The one that got away: A fourth-quarter pass from Tom Brady - and a great chance… (John Tlumacki/Globe Staff )

It will be replayed and argued over in New England for the next 50 years and perhaps beyond.

With the Patriots leading the Giants, 17-15, and four minutes to play in Super Bowl XLVI, Tom Brady threw a back-shoulder pass to Wes Welker on second and 11 that, if completed, likely would have sent New England to its fourth title.

Instead, the ball glanced off the hands of a twisting Welker. After another incompletion, the Patriots punted, and the Giants drove for a game-winning score and a 21-17 victory.

After the game, a crestfallen Welker took the blame for not catching what would have been a 22-yard gain to the 20-yard line.

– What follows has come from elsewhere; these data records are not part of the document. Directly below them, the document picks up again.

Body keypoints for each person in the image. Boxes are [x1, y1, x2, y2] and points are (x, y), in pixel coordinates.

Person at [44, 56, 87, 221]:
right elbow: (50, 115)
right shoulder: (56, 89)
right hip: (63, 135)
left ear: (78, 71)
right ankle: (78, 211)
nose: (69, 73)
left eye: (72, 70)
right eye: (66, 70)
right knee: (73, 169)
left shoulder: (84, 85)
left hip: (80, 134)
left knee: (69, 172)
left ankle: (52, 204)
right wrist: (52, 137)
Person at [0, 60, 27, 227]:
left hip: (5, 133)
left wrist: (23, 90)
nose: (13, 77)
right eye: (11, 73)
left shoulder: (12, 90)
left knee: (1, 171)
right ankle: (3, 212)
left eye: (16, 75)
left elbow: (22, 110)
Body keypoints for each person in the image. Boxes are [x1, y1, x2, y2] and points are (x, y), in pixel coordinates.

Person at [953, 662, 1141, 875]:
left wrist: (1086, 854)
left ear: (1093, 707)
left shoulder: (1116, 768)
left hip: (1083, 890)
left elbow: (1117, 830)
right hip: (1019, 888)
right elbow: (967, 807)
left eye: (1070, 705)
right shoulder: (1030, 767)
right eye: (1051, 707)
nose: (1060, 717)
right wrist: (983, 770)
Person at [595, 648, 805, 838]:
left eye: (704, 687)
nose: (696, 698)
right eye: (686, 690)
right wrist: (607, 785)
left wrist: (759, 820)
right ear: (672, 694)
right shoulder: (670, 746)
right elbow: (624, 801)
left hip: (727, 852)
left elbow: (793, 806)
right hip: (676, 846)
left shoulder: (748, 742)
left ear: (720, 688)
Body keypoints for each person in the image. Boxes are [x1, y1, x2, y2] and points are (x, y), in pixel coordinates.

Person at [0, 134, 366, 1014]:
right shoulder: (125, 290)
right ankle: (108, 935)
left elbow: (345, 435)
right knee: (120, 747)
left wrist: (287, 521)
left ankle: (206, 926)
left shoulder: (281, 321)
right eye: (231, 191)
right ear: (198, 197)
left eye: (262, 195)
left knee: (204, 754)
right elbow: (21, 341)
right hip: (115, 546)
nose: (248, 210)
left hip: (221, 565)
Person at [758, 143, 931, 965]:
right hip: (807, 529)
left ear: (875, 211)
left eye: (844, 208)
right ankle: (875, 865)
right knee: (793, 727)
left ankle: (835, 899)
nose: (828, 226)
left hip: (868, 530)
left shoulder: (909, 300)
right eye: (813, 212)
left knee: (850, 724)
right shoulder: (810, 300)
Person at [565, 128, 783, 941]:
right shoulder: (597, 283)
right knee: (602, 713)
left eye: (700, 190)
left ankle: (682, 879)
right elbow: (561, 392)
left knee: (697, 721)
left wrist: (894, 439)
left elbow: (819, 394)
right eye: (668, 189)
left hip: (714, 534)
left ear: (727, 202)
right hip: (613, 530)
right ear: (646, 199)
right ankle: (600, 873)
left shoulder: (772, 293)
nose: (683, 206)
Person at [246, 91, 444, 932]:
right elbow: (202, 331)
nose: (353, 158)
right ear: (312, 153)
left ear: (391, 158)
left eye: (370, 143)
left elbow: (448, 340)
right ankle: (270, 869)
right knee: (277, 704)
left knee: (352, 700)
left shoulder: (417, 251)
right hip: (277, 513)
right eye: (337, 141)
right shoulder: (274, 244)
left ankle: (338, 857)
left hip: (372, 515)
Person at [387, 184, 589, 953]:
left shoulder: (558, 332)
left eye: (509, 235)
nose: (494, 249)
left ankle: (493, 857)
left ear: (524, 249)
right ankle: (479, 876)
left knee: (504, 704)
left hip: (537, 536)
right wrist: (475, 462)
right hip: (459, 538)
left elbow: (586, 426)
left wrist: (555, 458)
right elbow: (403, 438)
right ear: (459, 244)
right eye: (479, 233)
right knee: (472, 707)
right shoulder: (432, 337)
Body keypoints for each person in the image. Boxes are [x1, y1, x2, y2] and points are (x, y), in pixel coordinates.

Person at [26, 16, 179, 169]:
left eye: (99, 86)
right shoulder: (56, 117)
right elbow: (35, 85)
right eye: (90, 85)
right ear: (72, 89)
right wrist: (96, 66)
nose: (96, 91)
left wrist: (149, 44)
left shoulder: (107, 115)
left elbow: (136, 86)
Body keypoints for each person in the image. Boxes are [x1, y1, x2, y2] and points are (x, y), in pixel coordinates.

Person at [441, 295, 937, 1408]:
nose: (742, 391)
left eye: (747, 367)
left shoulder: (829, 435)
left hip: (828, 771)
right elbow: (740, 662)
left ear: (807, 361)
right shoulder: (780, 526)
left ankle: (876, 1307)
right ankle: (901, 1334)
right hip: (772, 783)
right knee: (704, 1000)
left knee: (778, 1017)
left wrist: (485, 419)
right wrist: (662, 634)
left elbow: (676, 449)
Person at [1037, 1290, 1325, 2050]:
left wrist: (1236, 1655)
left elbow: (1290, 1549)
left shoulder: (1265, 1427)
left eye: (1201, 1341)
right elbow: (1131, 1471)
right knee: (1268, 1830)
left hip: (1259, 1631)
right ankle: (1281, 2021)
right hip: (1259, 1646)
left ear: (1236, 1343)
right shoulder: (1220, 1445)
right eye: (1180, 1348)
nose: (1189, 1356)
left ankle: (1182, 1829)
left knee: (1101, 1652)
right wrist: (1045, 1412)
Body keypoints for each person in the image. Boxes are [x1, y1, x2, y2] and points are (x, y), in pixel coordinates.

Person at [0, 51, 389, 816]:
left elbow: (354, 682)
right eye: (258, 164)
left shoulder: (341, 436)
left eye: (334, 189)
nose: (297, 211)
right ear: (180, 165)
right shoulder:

“The ball is right there,’’ Welker said. “I’ve just got to make the play. It’s a play I’ve made a thousand times in practice and everything else. It comes to the biggest moment of my life and I don’t come up with it.

“It’s one I’ll have to live with.’’

Brady didn’t take any blame after the game. He simply said he’d throw it again to Welker in that spot.

With that, Welker was fitted for goat horns in some circles.

Should he be?

Of course not. In a 60-minute football game with 46 active players on each side and 133 plays, anyone else could have made one more play to put the Patriots over the top.

It didn’t happen, so the biggest missed opportunity will be chewed over for a long time.

Two veteran NFL assistant coaches - a quarterbacks coach and a receivers coach - were asked about the play. They don’t know the exact play-call and how the Patriots teach the play, but they agreed that the back-shoulder throw was not the type of pass Welker expected.

“You don’t have to throw a back-shoulder on that because you’re in the seam, and if you’ve thrown it properly, you beat the safety by taking some air out of the throw,’’ the quarterbacks coach said. “I think that was an inaccurate ball. Anytime you get an inaccurate ball, that’s a tough catch when you’re running vertically toward the goal line like Welker was.

“I wouldn’t count that as a drop if I were charting my football team.’’

The receivers coach agreed, to a point.

“You expect that ball to be in front,’’ he said. “But in the end, it was a catchable ball. Was it where it should have been? No, it’s not where you normally expect it. You’d like it out in front and just run into it.

“It was behind him and it would have been, not a great catch, but a good catch. And he just missed the ball.’’

In defense of Welker, and his statement that he’s made that catch a thousand times, that was simply not true this season.

An examination of the 195 passes thrown to Welker shows that not once did Brady throw back-shoulder and high before that fateful play.